Do this => Reproduce the records word for word, from their start through the line containing "List each element's", with both ends included. Leave the pictures out of your answer.

Extracted information =>
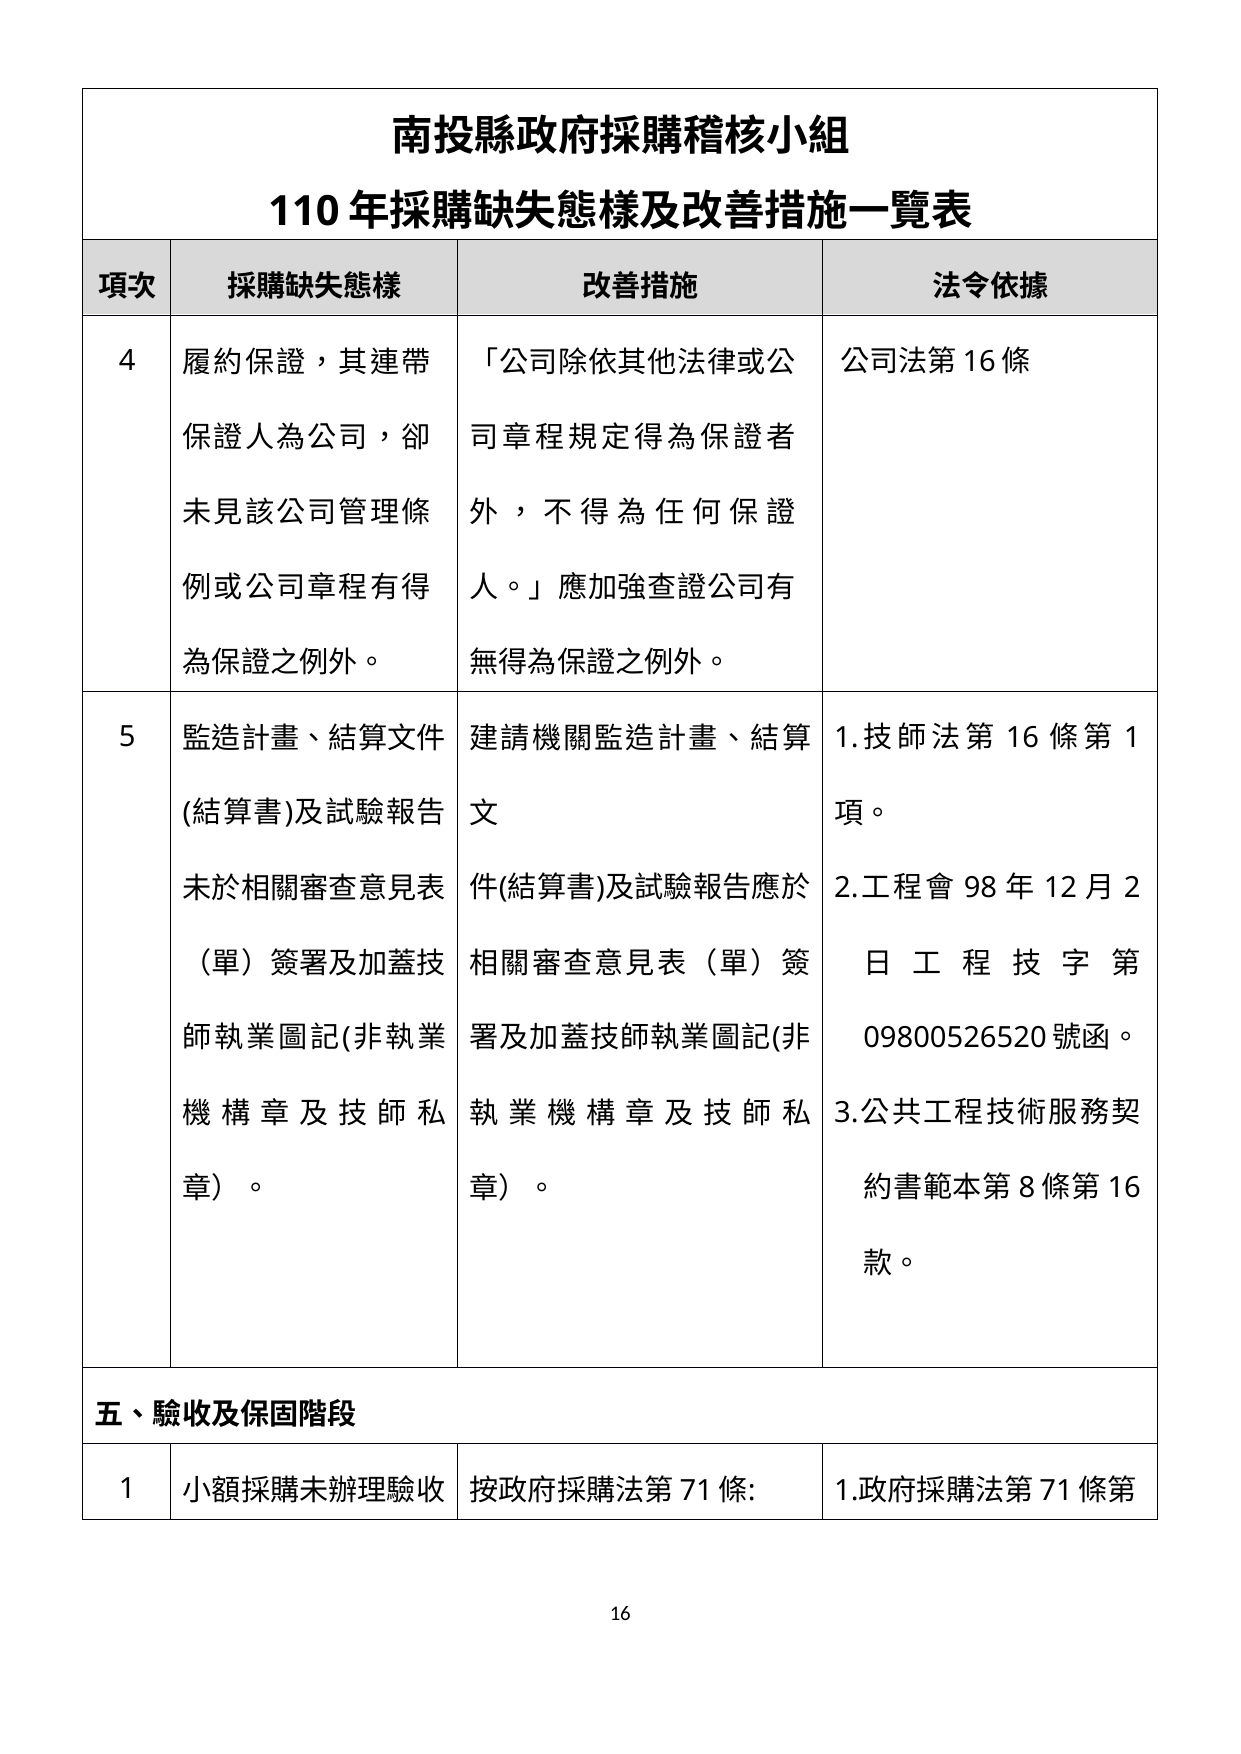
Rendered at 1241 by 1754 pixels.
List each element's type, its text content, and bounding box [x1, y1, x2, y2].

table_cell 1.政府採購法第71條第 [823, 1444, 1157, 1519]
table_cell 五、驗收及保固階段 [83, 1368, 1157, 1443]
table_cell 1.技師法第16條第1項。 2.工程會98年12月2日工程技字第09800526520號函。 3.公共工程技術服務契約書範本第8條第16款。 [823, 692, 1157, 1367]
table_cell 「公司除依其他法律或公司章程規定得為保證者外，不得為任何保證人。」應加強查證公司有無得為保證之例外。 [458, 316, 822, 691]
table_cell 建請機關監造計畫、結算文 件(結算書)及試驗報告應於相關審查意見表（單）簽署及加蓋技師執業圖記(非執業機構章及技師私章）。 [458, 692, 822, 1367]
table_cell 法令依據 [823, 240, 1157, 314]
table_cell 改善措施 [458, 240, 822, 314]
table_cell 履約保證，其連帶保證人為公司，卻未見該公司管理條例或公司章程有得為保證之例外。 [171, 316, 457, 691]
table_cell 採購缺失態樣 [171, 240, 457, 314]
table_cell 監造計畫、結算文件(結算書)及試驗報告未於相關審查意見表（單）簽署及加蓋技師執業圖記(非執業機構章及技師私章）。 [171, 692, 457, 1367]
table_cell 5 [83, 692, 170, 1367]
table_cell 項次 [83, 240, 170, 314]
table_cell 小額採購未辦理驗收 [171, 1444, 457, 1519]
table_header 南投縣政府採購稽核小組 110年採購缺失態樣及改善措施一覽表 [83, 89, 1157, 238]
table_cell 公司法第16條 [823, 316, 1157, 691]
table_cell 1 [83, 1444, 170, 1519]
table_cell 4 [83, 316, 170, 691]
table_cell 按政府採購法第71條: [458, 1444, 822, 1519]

Solution =>
Rendered at 1241 by 1754 pixels.
List each element's type, its text content, and bounding box [x1, y1, x2, y2].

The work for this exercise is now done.